Reproduce verbatim every line of text in the records below, omitting the pictures.

++++ Data excerpts

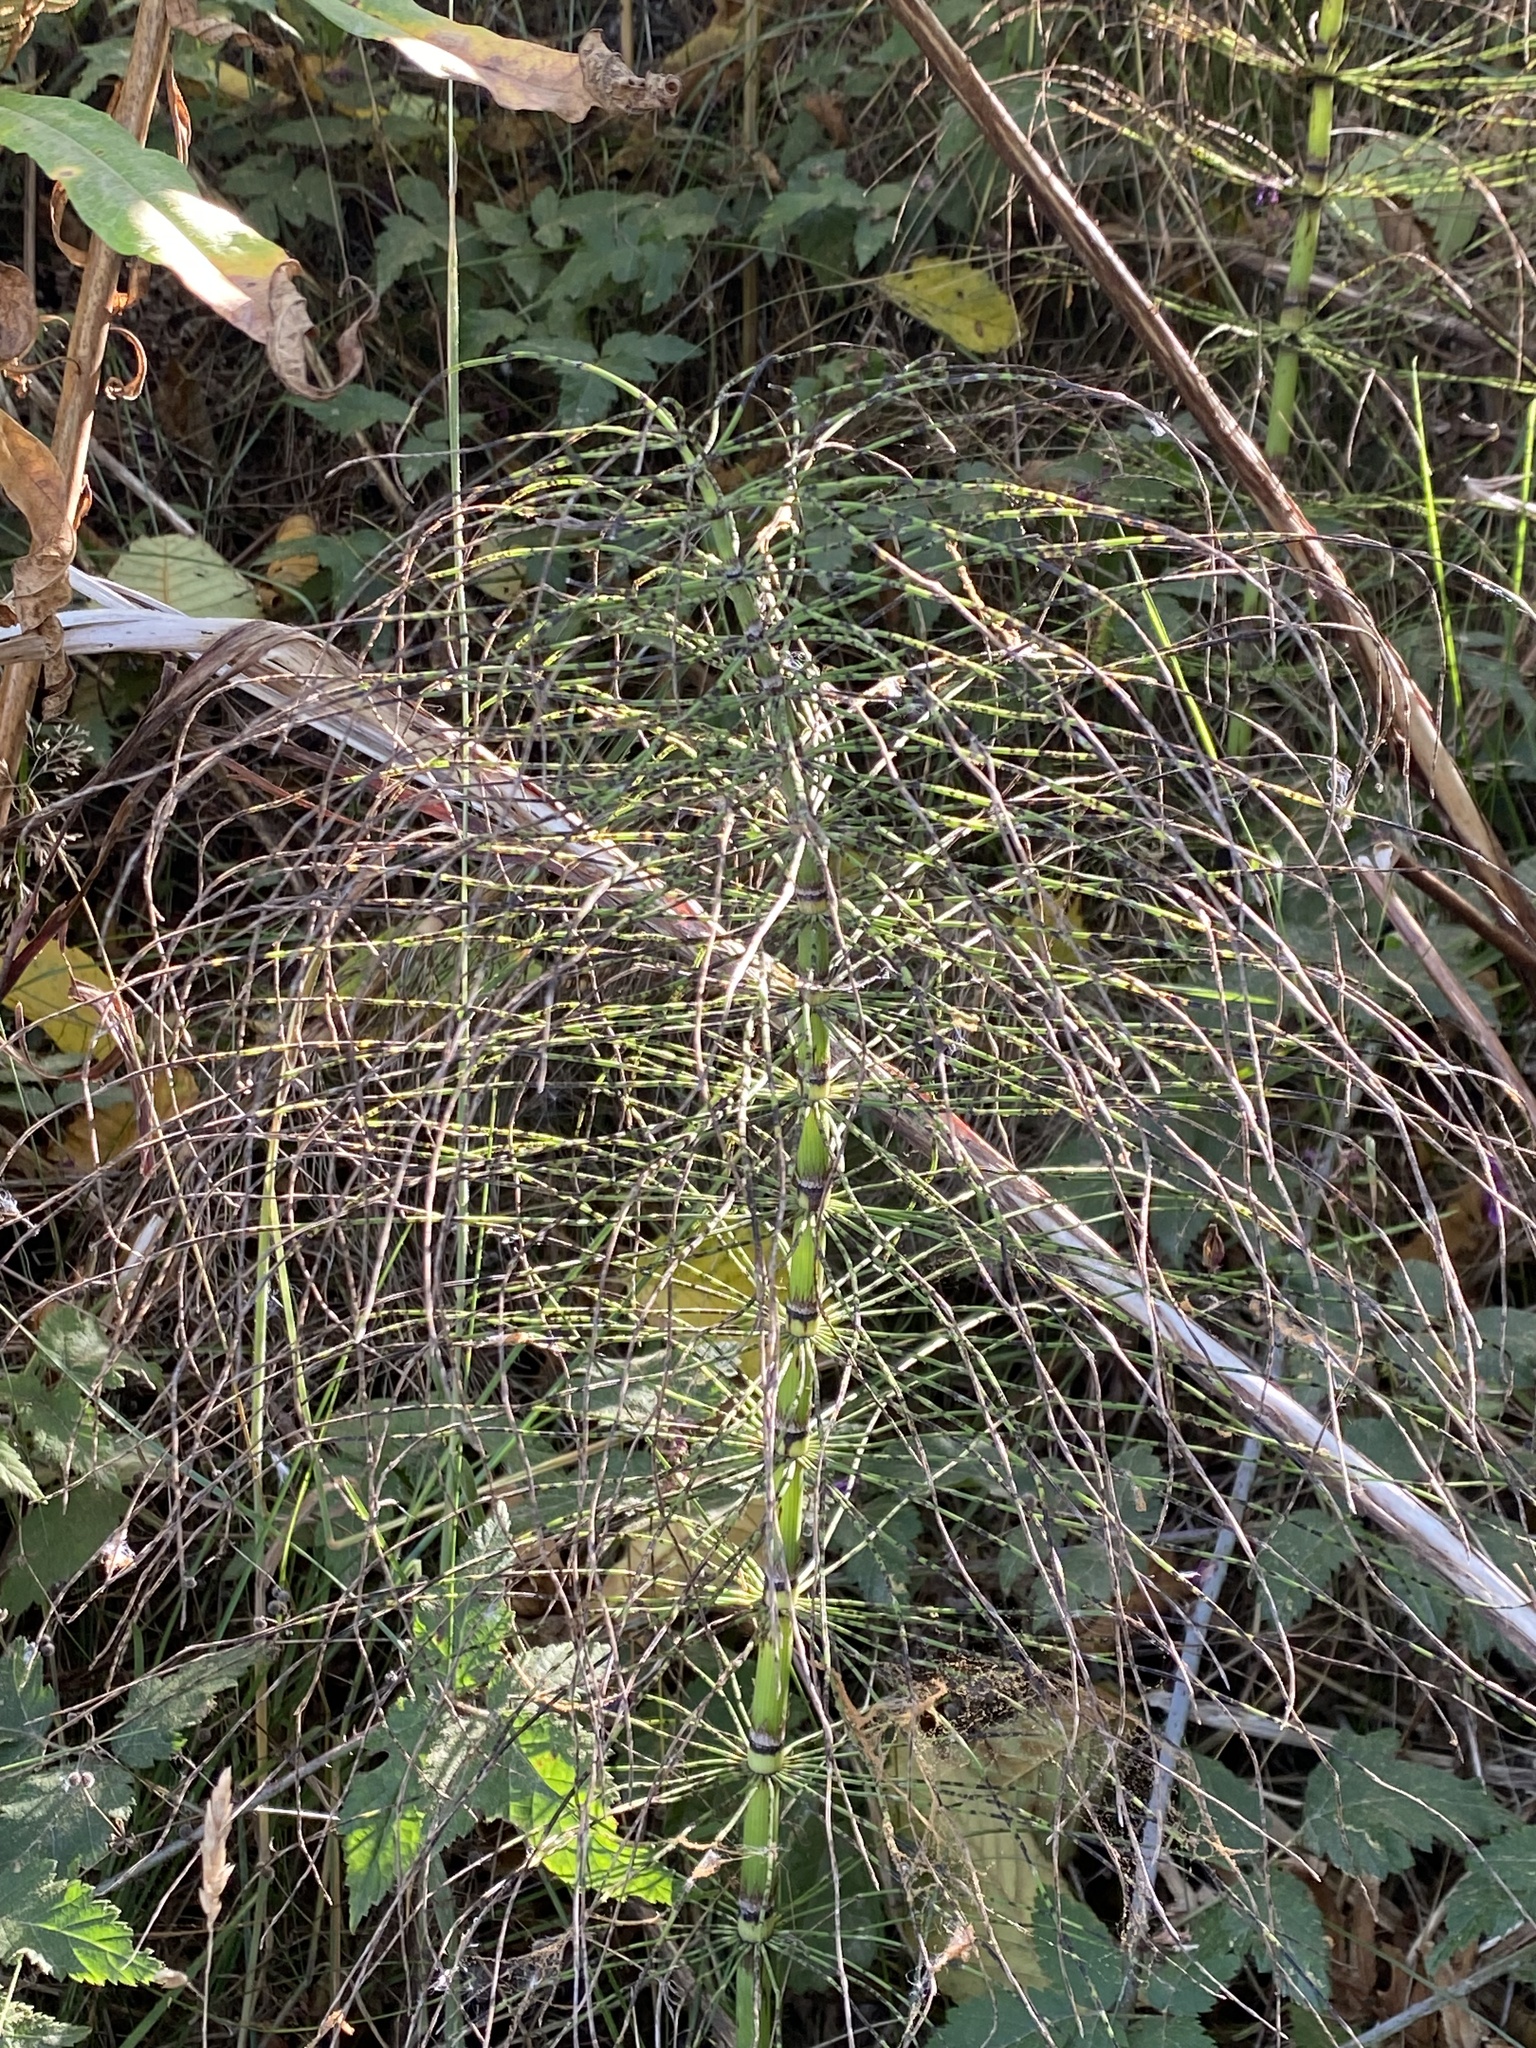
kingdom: Plantae
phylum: Tracheophyta
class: Polypodiopsida
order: Equisetales
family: Equisetaceae
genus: Equisetum
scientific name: Equisetum braunii
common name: Braun's horsetail
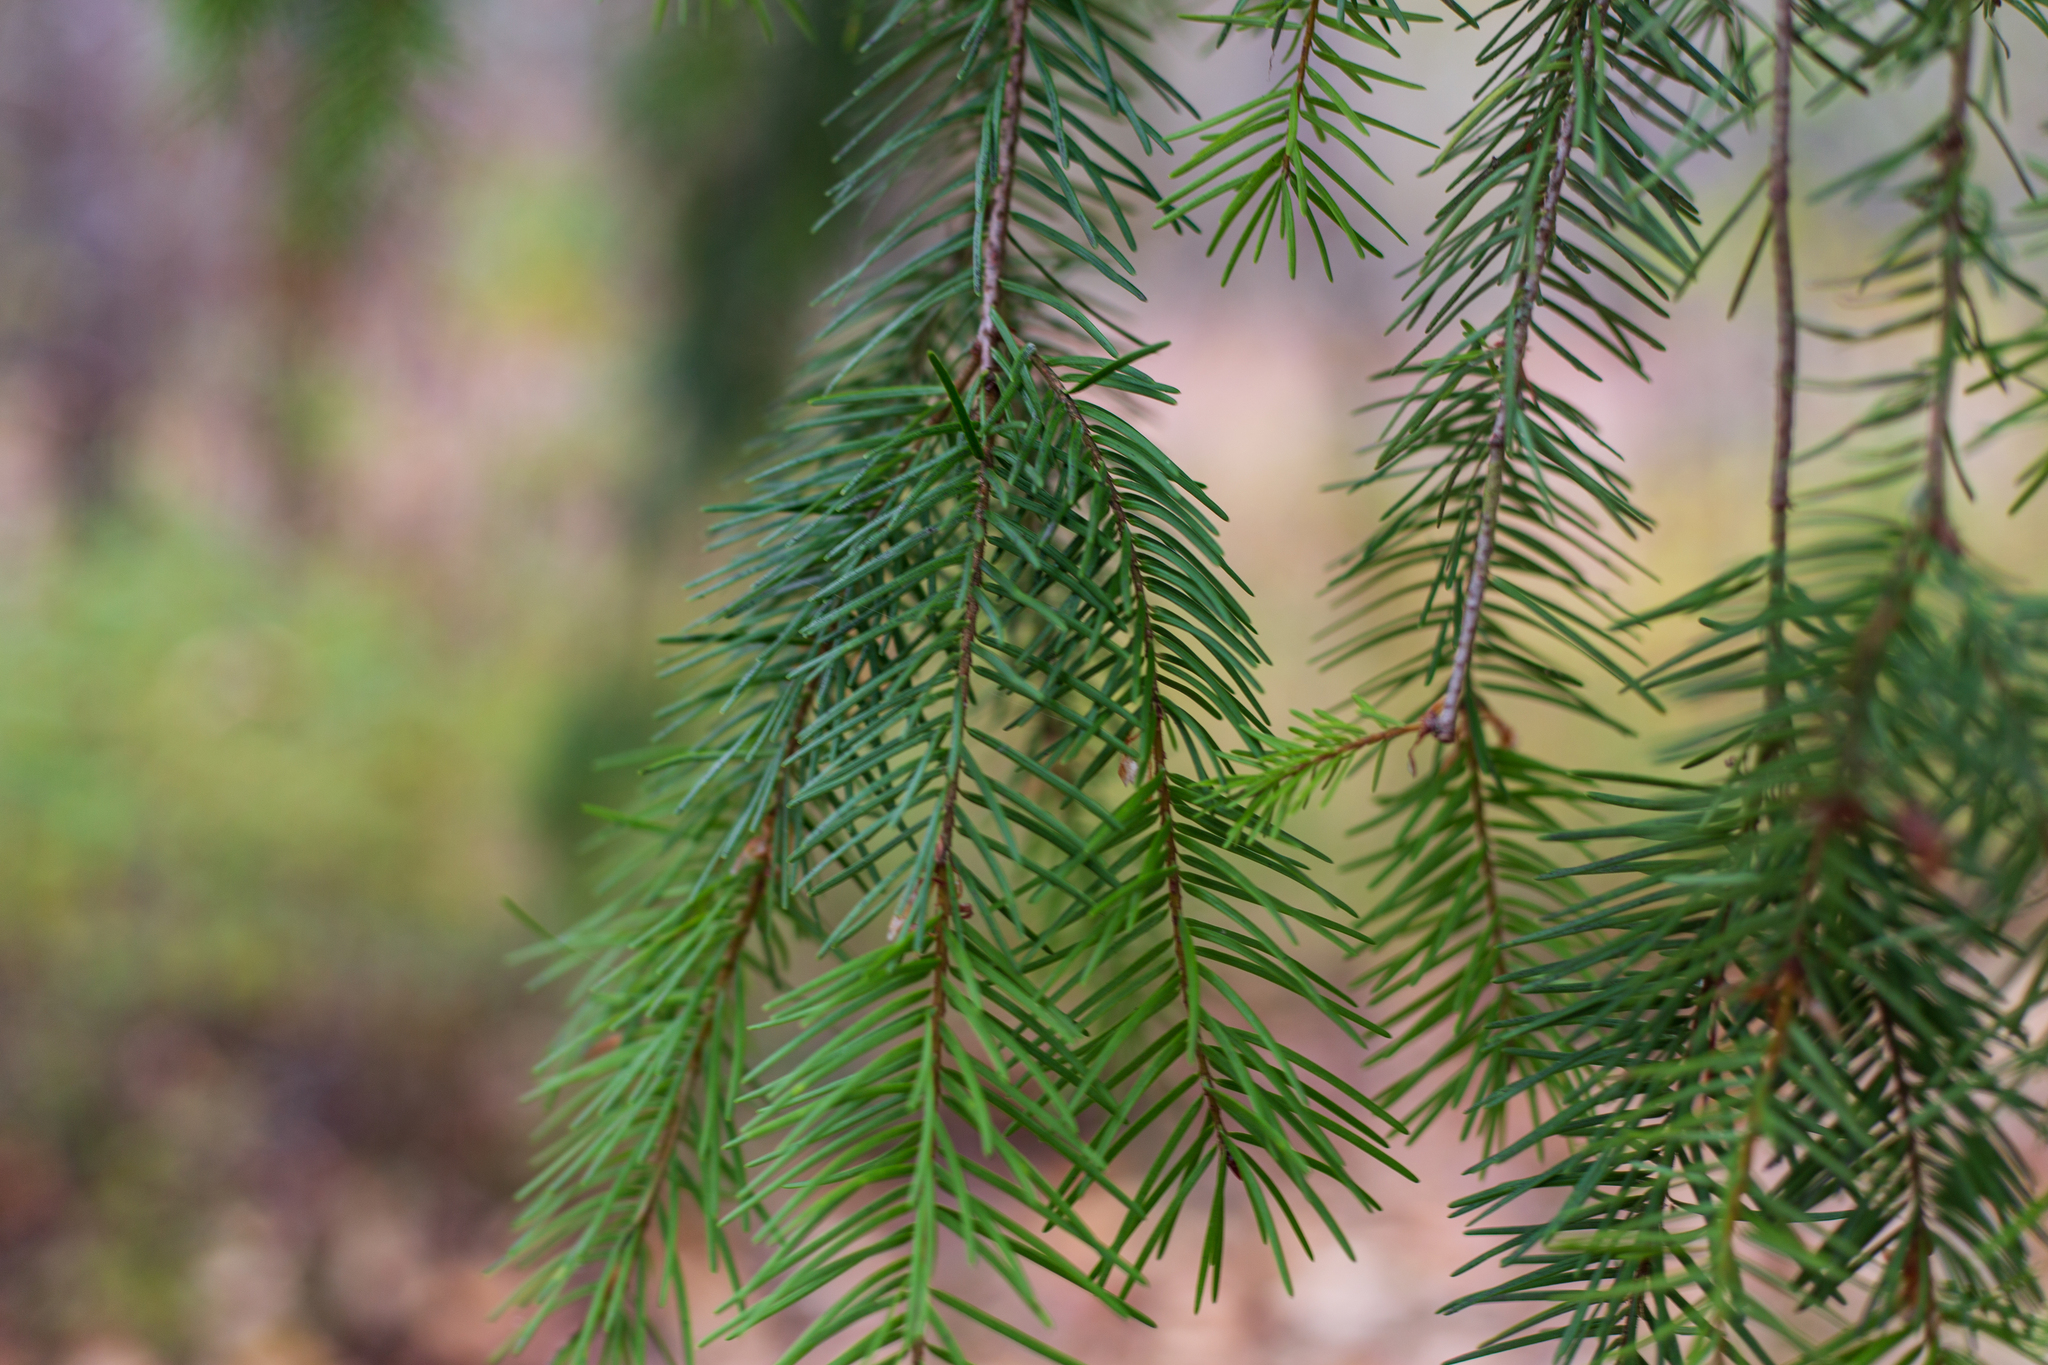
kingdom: Plantae
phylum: Tracheophyta
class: Pinopsida
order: Pinales
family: Pinaceae
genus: Pseudotsuga
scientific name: Pseudotsuga menziesii
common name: Douglas fir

++++++++

### Task solution
kingdom: Plantae
phylum: Tracheophyta
class: Polypodiopsida
order: Equisetales
family: Equisetaceae
genus: Equisetum
scientific name: Equisetum braunii
common name: Braun's horsetail
kingdom: Plantae
phylum: Tracheophyta
class: Pinopsida
order: Pinales
family: Pinaceae
genus: Pseudotsuga
scientific name: Pseudotsuga menziesii
common name: Douglas fir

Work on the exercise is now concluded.